◆ Work item
Output the text lines of the records below as a numbered list, omitting blank lines and the pictures.

'''

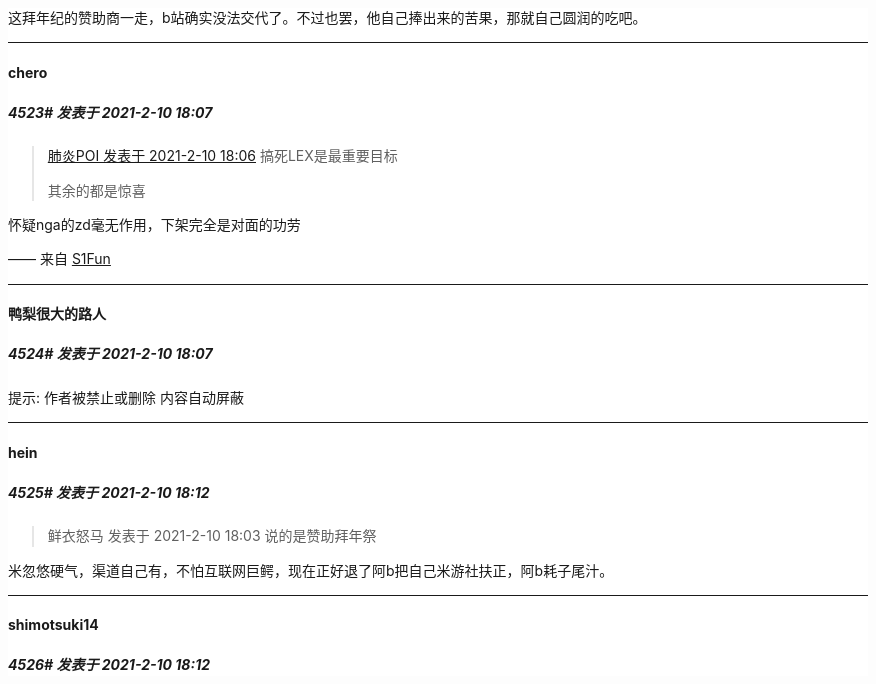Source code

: 


这拜年纪的赞助商一走，b站确实没法交代了。不过也罢，他自己捧出来的苦果，那就自己圆润的吃吧。







*****

####  chero  
##### 4523#       发表于 2021-2-10 18:07



<blockquote><a href="httphttps://bbs.saraba1st.com/2b/forum.php?mod=redirect&amp;goto=findpost&amp;pid=50297269&amp;ptid=1986146" target="_blank">肺炎POI 发表于 2021-2-10 18:06</a>
搞死LEX是最重要目标

其余的都是惊喜</blockquote>
怀疑nga的zd毫无作用，下架完全是对面的功劳

—— 来自 [S1Fun](https://s1fun.koalcat.com)







*****

####  鸭梨很大的路人  
##### 4524#       发表于 2021-2-10 18:07

提示: 作者被禁止或删除 内容自动屏蔽



*****

####  hein  
##### 4525#       发表于 2021-2-10 18:12



<blockquote>鲜衣怒马 发表于 2021-2-10 18:03
说的是赞助拜年祭</blockquote>
米忽悠硬气，渠道自己有，不怕互联网巨鳄，现在正好退了阿b把自己米游社扶正，阿b耗子尾汁。







*****

####  shimotsuki14  
##### 4526#       发表于 2021-2-10 18:12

'''

◆ Task solution
1. Source code
2. : 
3. 这拜年纪的赞助商一走，b站确实没法交代了。不过也罢，他自己捧出来的苦果，那就自己圆润的吃吧。
4. *****
5. ####  chero  
6. ##### 4523#       发表于 2021-2-10 18:07
7. <blockquote><a href="httphttps://bbs.saraba1st.com/2b/forum.php?mod=redirect&amp;goto=findpost&amp;pid=50297269&amp;ptid=1986146" target="_blank">肺炎POI 发表于 2021-2-10 18:06</a>
8. 搞死LEX是最重要目标
9. 其余的都是惊喜</blockquote>
10. 怀疑nga的zd毫无作用，下架完全是对面的功劳
11. —— 来自 [S1Fun](https://s1fun.koalcat.com)
12. *****
13. ####  鸭梨很大的路人  
14. ##### 4524#       发表于 2021-2-10 18:07
15. 提示: 作者被禁止或删除 内容自动屏蔽
16. *****
17. ####  hein  
18. ##### 4525#       发表于 2021-2-10 18:12
19. <blockquote>鲜衣怒马 发表于 2021-2-10 18:03
20. 说的是赞助拜年祭</blockquote>
21. 米忽悠硬气，渠道自己有，不怕互联网巨鳄，现在正好退了阿b把自己米游社扶正，阿b耗子尾汁。
22. *****
23. ####  shimotsuki14  
24. ##### 4526#       发表于 2021-2-10 18:12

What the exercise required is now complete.